Polis Teatime | Women’s Participation in Peace Processes – Lessons from Kenya

Women’s Participation in Peace Processes – Lessons from Kenya

Polis Teatime, 11 July 2018

“Peace processes are not activities, they are initiatives, they develop out of a need, therefore the international community has to listen, trust and be flexible” says


Dr. Tecla Namachanja Wanjala, one of the former Commissioners of the Truth, Justice and Reconciliation Commission Kenya (TJRC-Kenya).


During the third Teatime of our series “Mediation in Africa”, which took place on July 11, 2018,  we discussed the participation of women in peace processes focusing specifically on practical lessons to be learned from the Kenyan case. According to Dr. Wanjala, women’s inclusion in peace processes is not merely a question of representation and numbers. Instead, the lens of gender increases awareness for various forms of  marginalization and calls for more diverse peace processes in general.


Dr. Wanjala  shared lessons from her lifelong experience in social healing and conflict resolution and argued for increased long-term support for local and grassroots structures. With a view to the role of the international community, Dr. Wanjala made a plea for more flexibility and patience to ensure that  international support to peace processes can be upheld even if deadlines are not met or the process takes an unexpected turn. Peacebuilding, she said, is no rocket science. Women have been doing it as nurses, relief workers and social workers before it was called peacebuilding and the field was professionalized, reduced to boardroom discussions, became less inclusive and ultimately dominated by men.

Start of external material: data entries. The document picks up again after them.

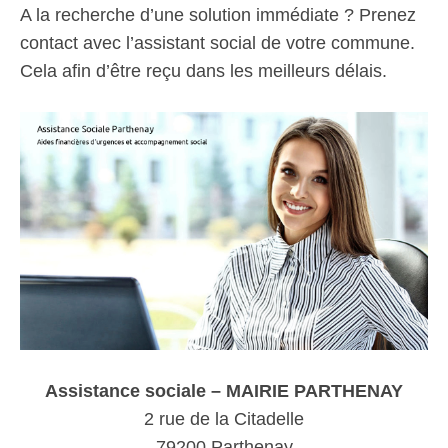
A la recherche d’une solution immédiate ? Prenez
contact avec l’assistant social de votre commune.
Cela afin d’être reçu dans les meilleurs délais.
Assistance sociale – MAIRIE PARTHENAY
2 rue de la Citadelle
79200 Parthenay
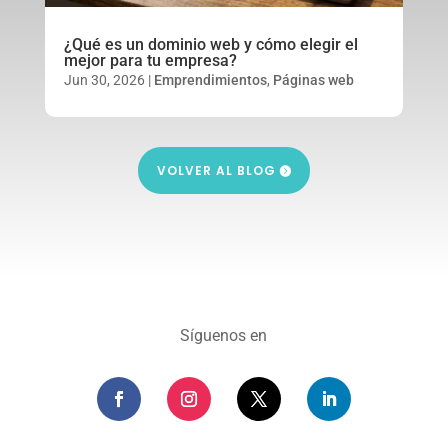
¿Qué es un dominio web y cómo elegir el
mejor para tu empresa?
Jun 30, 2026
|
Emprendimientos
,
Páginas web
VOLVER AL BLOG
Síguenos en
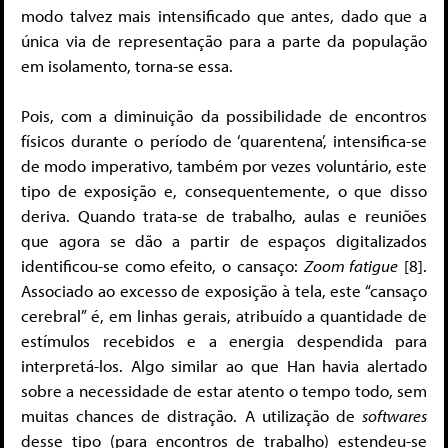
modo talvez mais intensificado que antes, dado que a
única via de representação para a parte da população
em isolamento, torna-se essa.
Pois, com a diminuição da possibilidade de encontros
físicos durante o período de ‘quarentena’, intensifica-se
de modo imperativo, também por vezes voluntário, este
tipo de exposição e, consequentemente, o que disso
deriva. Quando trata-se de trabalho, aulas e reuniões
que agora se dão a partir de espaços digitalizados
identificou-se como efeito, o cansaço:
Zoom fatigue
[8].
Associado ao excesso de exposição à tela, este “cansaço
cerebral” é, em linhas gerais, atribuído a quantidade de
estímulos recebidos e a energia despendida para
interpretá-los. Algo similar ao que Han havia alertado
sobre a necessidade de estar atento o tempo todo, sem
muitas chances de distração. A utilização de
softwares
desse tipo (para encontros de trabalho) estendeu-se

Dr. Wanjala offered innovative strategies to solving conflicts on the local level, as reflected in the Kenyan District Peace Committees as an instrument to facilitate inter-communal conflict resolution. At the same time, she warned that the ownership of such mechanisms is often taken away from the people concerned – for instance, governments may try to transform them not in the interest of peace, but in the interest of security. To do justice to the variety and depth of her elaborations, Polis180 will publish a blog on this Teatime in the near future.


Over the course of the next months, we will – together with international experts – discuss and analyse challenges and opportunities of (emerging) structures as well as actors on the African continent, who aim to prevent and transform conflicts with the power of mediation.